> _Passage shown_:
31 January 2025
So today I want to revisit the la vs li vs lui confusion that I am experiencing about how I’m initializing the stack pointer. Having thought that the matter was settled, I deleted the other ‘control’ instructions that I was using for comparison. Luckily for me, I jotted it all down in my previous notes, so it was there when I needed it. Here is the reconstructed version:
la sp, END_OF_RAM # initialize the stack pointer
la sp, 0x20005000 # *** debug *** for comparison
lui sp, %hi(END_OF_RAM) # initialize the stack pointer
la t0, END_OF_RAM # *** debug *** for comparison
la t0, 0x20005000 # *** debug *** for comparison
And here is what it gets crunched down to after assembly:
la sp, END_OF_RAM # initialize the stack pointer
0: 20005137 lui sp,0x20005
la sp, 0x20005000 # *** debug *** for comparison
4: 20005137 lui sp,0x20005
lui sp, %hi(END_OF_RAM) # initialize the stack pointer
8: 20005137 lui sp,0x20005
la t0, END_OF_RAM # *** debug *** for comparison
c: 200052b7 lui t0,0x20005
la t0, 0x20005000 # *** debug *** for comparison
10: 200052b7 lui t0,0x20005
So I had noticed that the first three instructions all resulted in the same instruction, 0x20005137, while the last two gave me a puzzling 0x200052b7. And in the clear light of day I see that is not the catastrophe I originally thought it was, because they are not initializing the stack pointer, but the t0 register, for a comparison.
Just to be doubly sure, I debug the code a line at a time and watch the registers in real time. Again, I spy the stack pointer holding the mysterious value 0x20002800 before any of the code is executed in this debug session.

> _What to do_:
(1) Write out the part of the stack pointer notes that opens with the words containing "Just to be doubly" and closes with "this debug session.".
(2) Carry the stack pointer notes forward from their last sentence.
The material after this point is separate from the stack pointer notes.

> _Data section_:
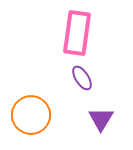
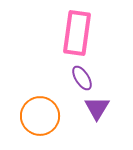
orange circle: moved 9 px right, 1 px down
purple triangle: moved 4 px left, 11 px up
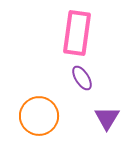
purple triangle: moved 10 px right, 10 px down
orange circle: moved 1 px left
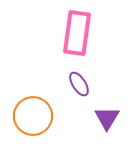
purple ellipse: moved 3 px left, 6 px down
orange circle: moved 6 px left
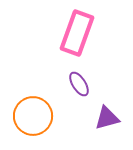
pink rectangle: rotated 12 degrees clockwise
purple triangle: rotated 44 degrees clockwise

> _Answers below_:
(1)
Just to be doubly sure, I debug the code a line at a time and watch the registers in real time. Again, I spy the stack pointer holding the mysterious value 0x20002800 before any of the code is executed in this debug session.

(2)
The first instruction does what I want, which, in this particular instance was what I told it to do. The second instruction also seems to work properly, but since there was no net observable change of state, I might want to introduce intentional intermediate values just to make sure that the correct value is really being re-written to the stack pointer. The third instruction follows the pattern, leaving sp standing at 0x20005000.
The fourth instruction sets t0 to decimal value 536891392, which translates to 0x20005000, so that’s good. The fifth and final instruction does the same.
So the only mystery remaining is why I forgot that I had intentionally introduced a wrinkle into the testing methodology without following up on it correctly. It helps to write things down.
All this work to understand how to succinctly initialize the stack pointer when I’m not even using it yet. That, I think, is about to change.
Now I can get on to the important business of creating not one but two fake reset buttons for the development board of a chip that has no external reset signal available.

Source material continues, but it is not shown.